11 de maio de 2010

Saudade

Parece que há lágrimas que não secam nunca. Não sei de onde vêm , tão depressa, ditatoriais, impondo - se quando digo o teu nome, como paga pela veleidade de te enunciar, de te ir enunciando a medo, timidamente, anos depois da tua ausência ( teimam em dizer -me que morreste)

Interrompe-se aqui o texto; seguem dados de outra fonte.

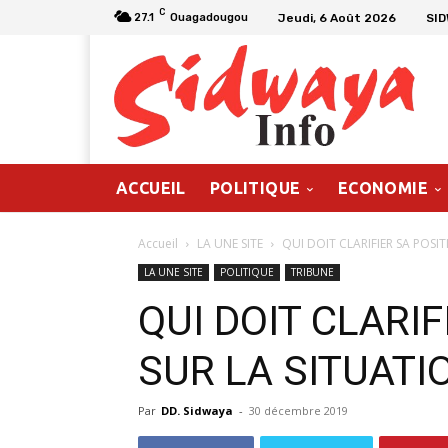
C
Jeudi, 6 Août 2026
SI
27.1
Ouagadougou
ACCUEIL
POLITIQUE
ECONOMIE
Accueil
LA UNE SITE
QUI DOIT CLARIFIER SA POSI
LA UNE SITE
POLITIQUE
TRIBUNE
QUI DOIT CLARIF
SUR LA SITUATI
Par
DD. Sidwaya
-
30 décembre 2019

Continuo a ver - te na rua
e nos jardins
e no céu
e nos textos
e nos olhos de despedida do avô

Continuo a ouvir - te cantar e o teu riso habita a porta da tua casa
a tua gargalhada, aquela que me devolvia a alegria e resgatava sempre do sítio mais escuro onde estivesse

Ouves - me?

Sinto - te ao meu lado á lareira, sem trocarmos palavra, aos olhos, a fogueira vai ardendo, os nossos soluços sem idade, a noção da perda, da saudade que já sentíamos um do outro.

Lembro -me das tuas lágrimas - choravas muito por coisas bonitas, o mundo emocionava - te, ensinaste - me isso, esse arrepio de estarmos vivos e testemunharmos a beleza como um roubo, um assalto permitido, a alegria da desobediência, o imperativo de sermos felizes.

Lembro -me das tuas lágrimas- choravas quando se celebrava o amor, pleno, livre ou censurado, o amor verdadeiro, aquilo que nos move.


Não consigo enunciar o teu nome. Evoca -me as lágrimas ditatoriais. Procuro -te, sou pequenino outra vez, dá -me a mão, vamos passear.


Teimam em dizer -me que morreste

Como?! Se continuo a ver - te na rua?

7 de maio de 2010

Regresso

Acho que estou de volta aos posts. Não sei porquê nem por quanto tempo, mas provavelmente irá ser por pouco.


Suponho que depende do que haja por dizer de mim, para mim.